Uma vez que o novo art. 43.º/n.º 1 duplica o limite máximo da pena de prisão para o efeito de possibilidade de substituição, não faria sentido aumentar, para o mesmo efeito, o limite máximo da multa?

É que, de acordo com o projecto, nem sequer a correspondência 1 dia de prisão/1 dia de multa será possível estabelecer em muitos casos – quando a pena de prisão a substituir for de 1 ano, esbarrar-se-á no limite do art. 47.º/n.º1, que se manterá em 360 dias.


2006-05-12

Magistrados não licenciados em Direito


Na linha do que vem acontecendo na área da Justiça de há uns tempos a esta parte e com uma cadência impressionante, fomos surpreendidos por mais uma infelicíssima (para dizer o mínimo) ideia (para dizer o máximo): a da possibilidade de acesso às magistraturas judicial e do ministério público por não licenciados em Direito.

Devemos estar preparados para novos episódios sobre o tema, pois, como é evidente, a ideia agora lançada não surgiu do nada, antes correspondendo a ambições antigas de sectores muito influentes junto do poder político, que não irão desistir de lutar pelo reforço dessa influência, ainda que à custa do interesse público na existência de uma Justiça prestigiada, prestígio esse que pressupõe, entre outras coisas, que aquela seja exercida por pessoas com a indispensável competência técnica.

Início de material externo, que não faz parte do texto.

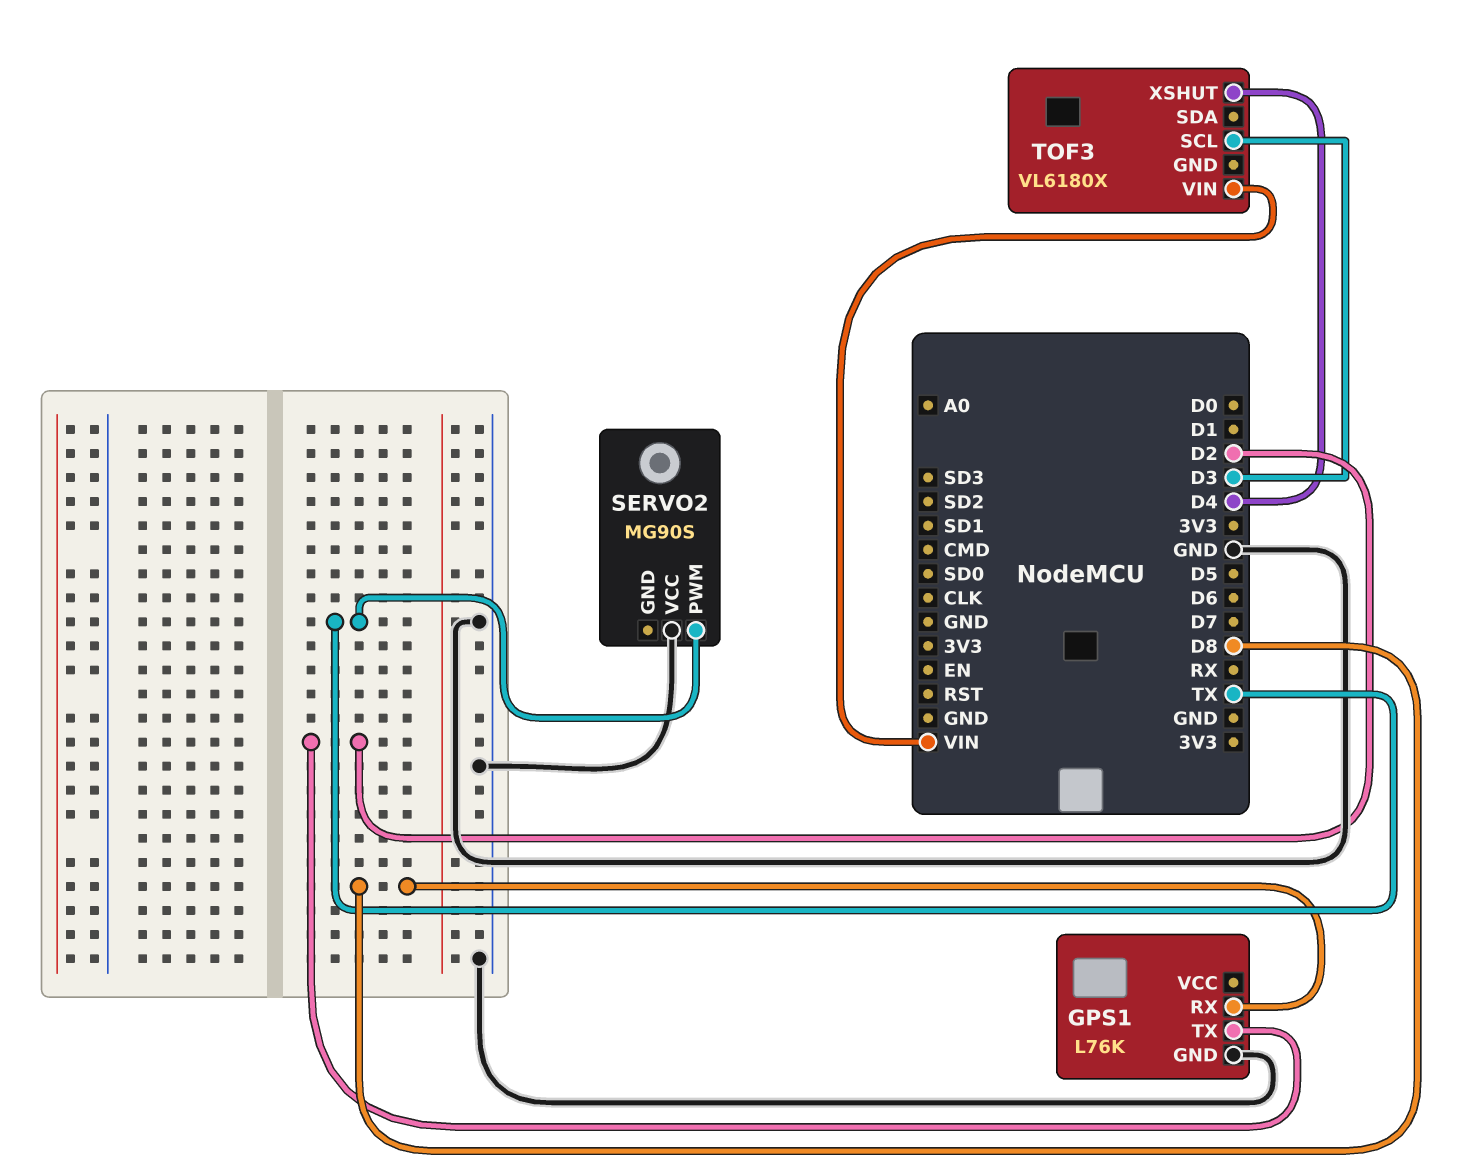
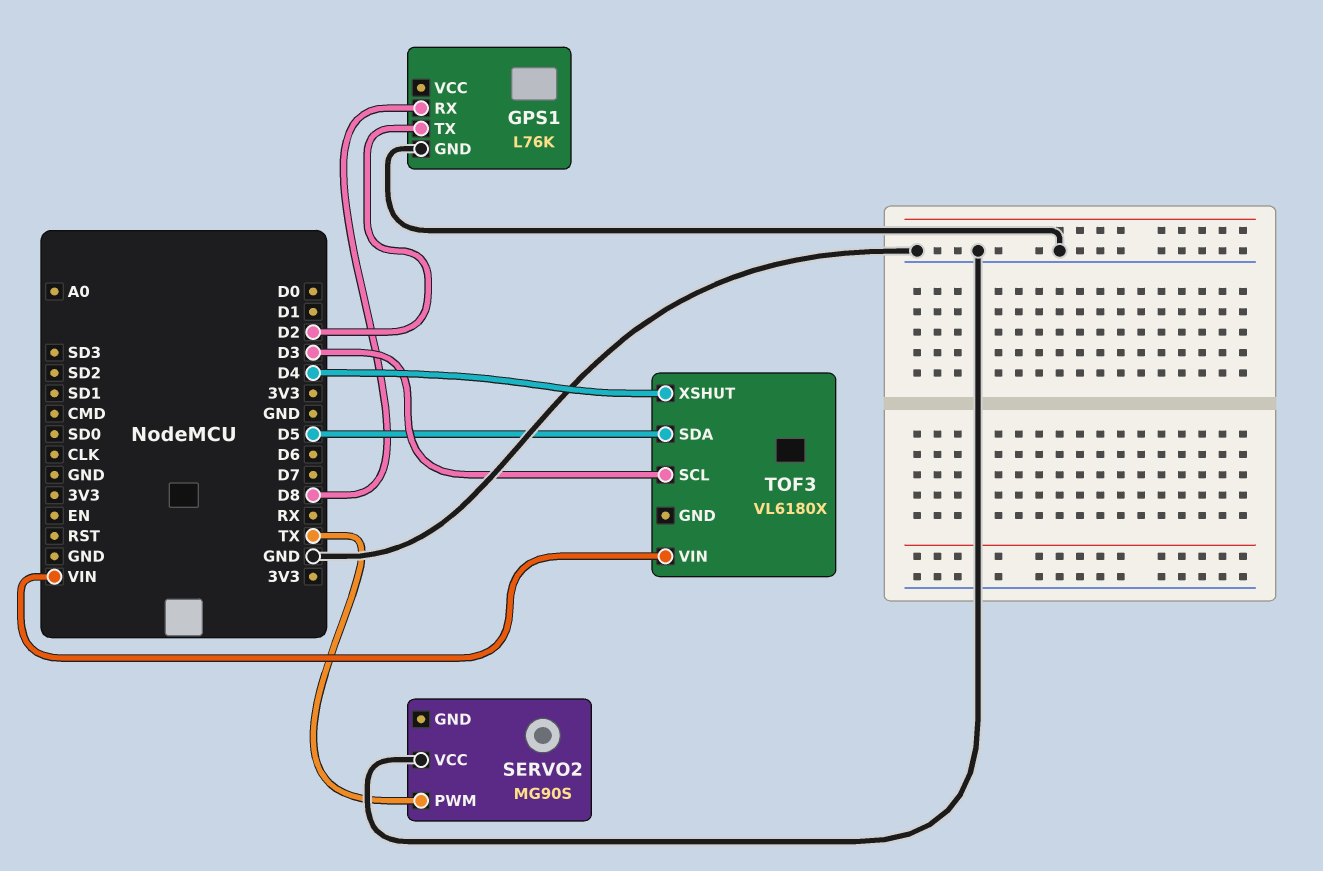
TOF3 pin SDA: none -> D5

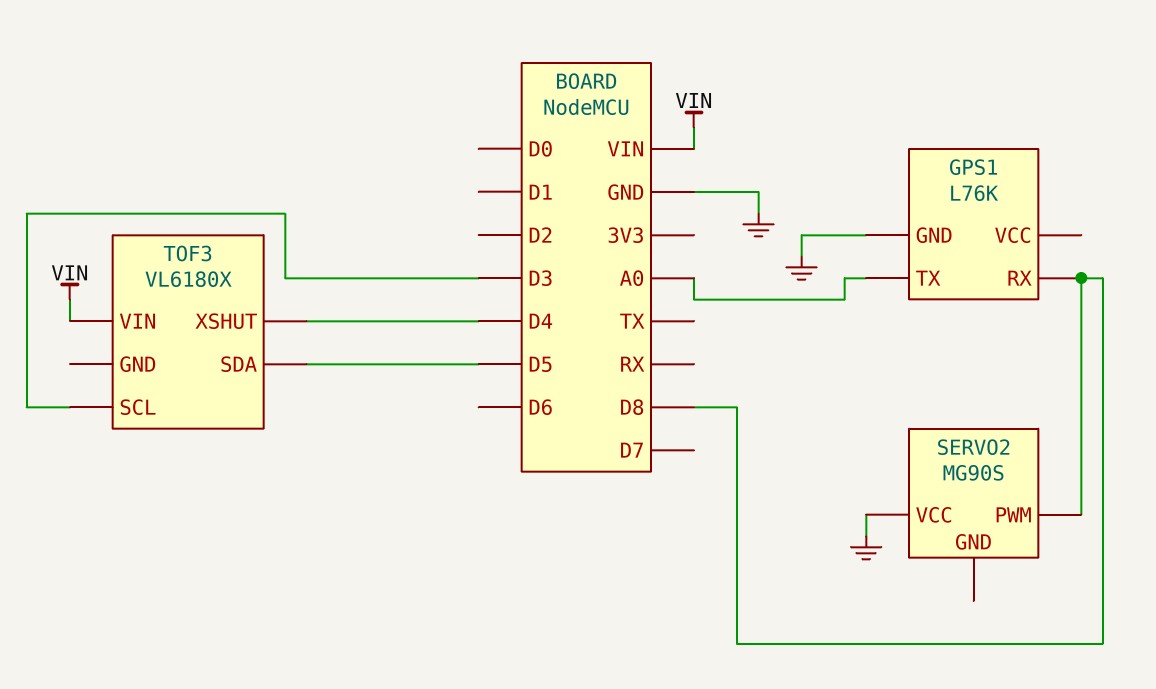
GPS1 pin TX: D2 -> A0
SERVO2 pin PWM: TX -> D8

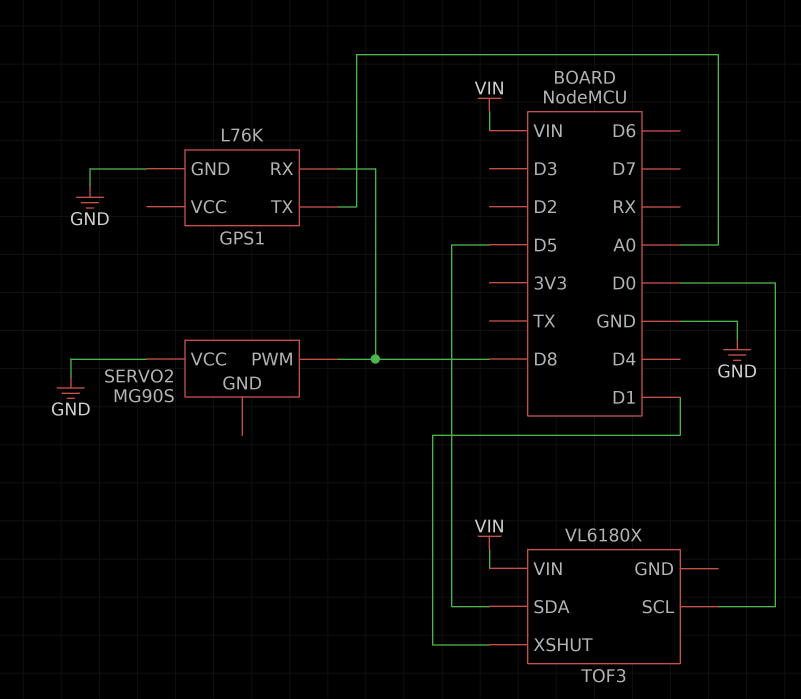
TOF3 pin SCL: D3 -> D0
TOF3 pin XSHUT: D4 -> D1

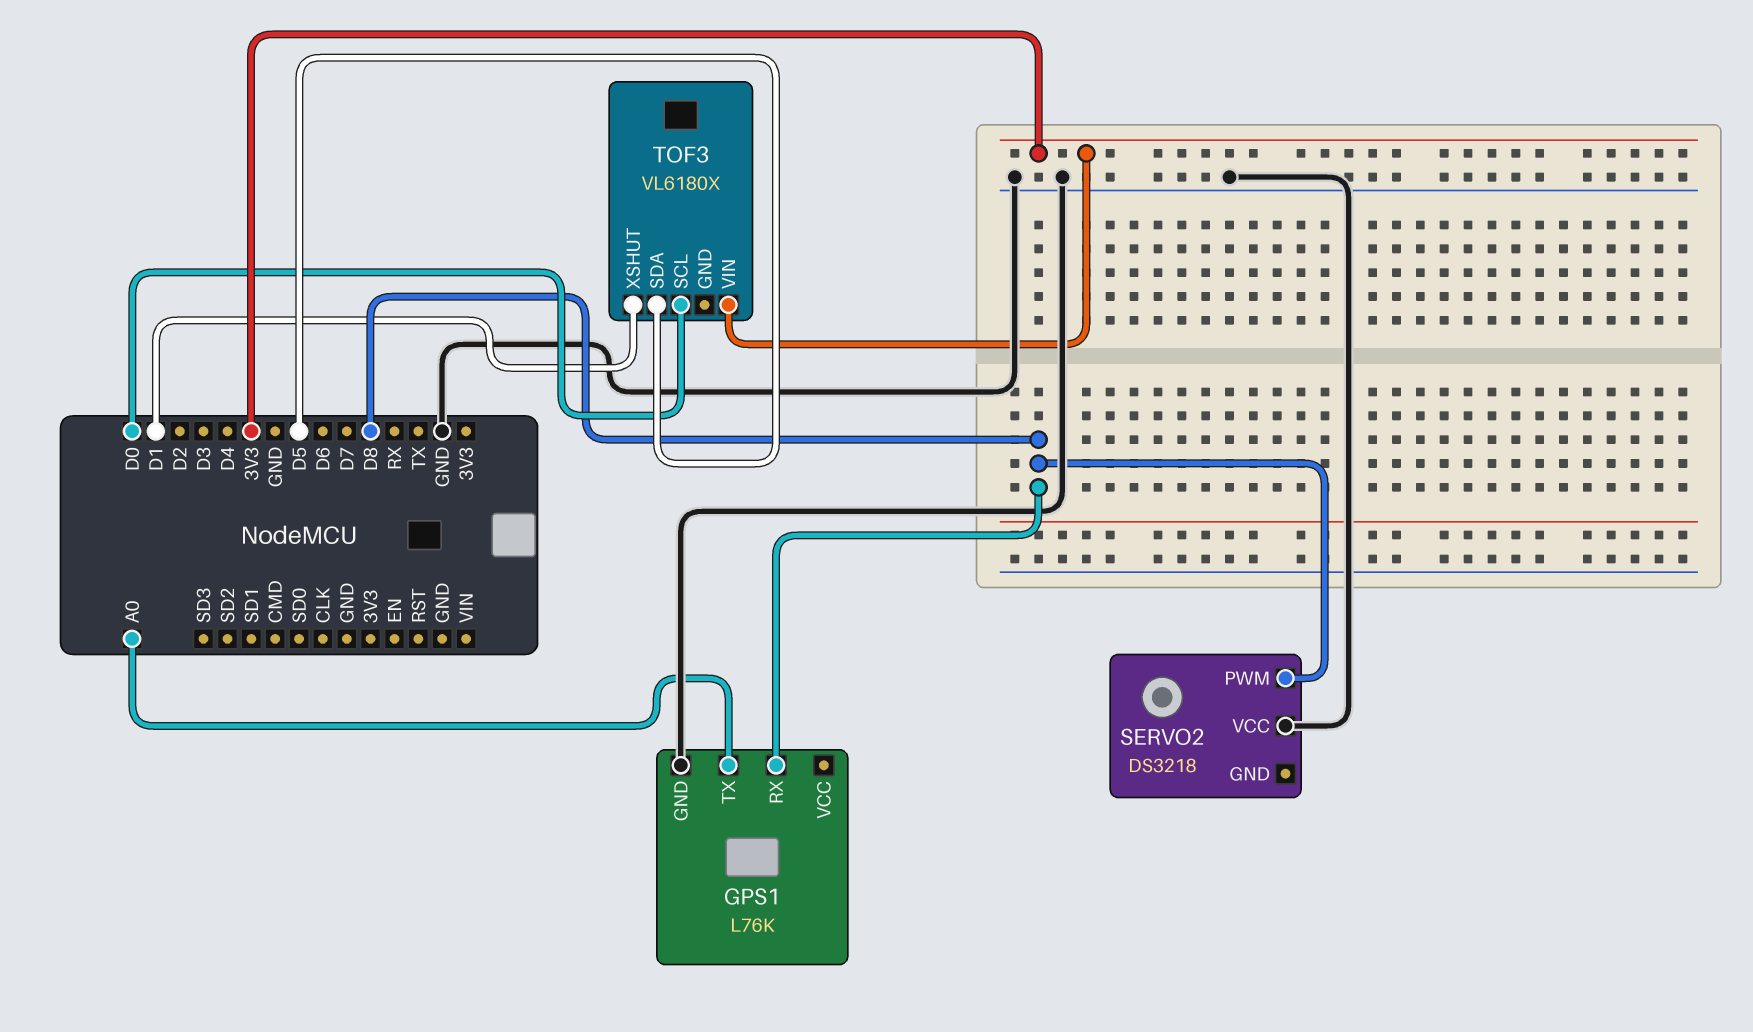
SERVO2: MG90S -> DS3218
TOF3 pin VIN: VIN -> 3V3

Mas também é importante não esquecer mais esta situação.

A memória das pessoas é curta, o que tem permitido que hoje se diga ou faça o maior dos disparates e amanhã já tudo tenha sido esquecido.

Assim vão conseguindo, sempre os mesmos, manter-se na crista da onda, não obstante acumularem erros, causarem prejuízos de toda a ordem e afundarem o nosso país cada vez mais.

Porque a minha memória também já teve melhores dias, aqui fica a lembrança de mais este lamentável incidente, que em nada contribuiu para o prestígio da Justiça Portuguesa.

2006-05-10

Divagação sobre maternidades


Os programados encerramento da maternidade de Elvas e encaminhamento das parturientes dessa zona do Alentejo para Badajoz terá um efeito que, tanto quanto sei, ainda não foi avaliado.

Na hipótese de alguém querer apresentar queixa e/ou propor uma acção cível por negligência dos médicos ou outro pessoal do hospital de Badajoz, vai ter a sua vida muito complicada, pois a competência pertence à justiça espanhola.

Dirão os cínicos que isso até será bom, pois evita o recurso aos tribunais portugueses…

A sério, isto poderá gerar situações extremamente complicadas para as pessoas, muitas delas de modesta condição sócio-económica, que terão de recorrer a advogados espanhóis, de enfrentar barreiras linguísticas, de (eventualmente) pedir apoio judiciário em Espanha, etc.

Ou, já que se vai ficcionar que os bebés nascidos em Badajoz são naturais de Elvas, também se arranjará uma solução «à medida» (que nem imagino qual seja) para o referido problema?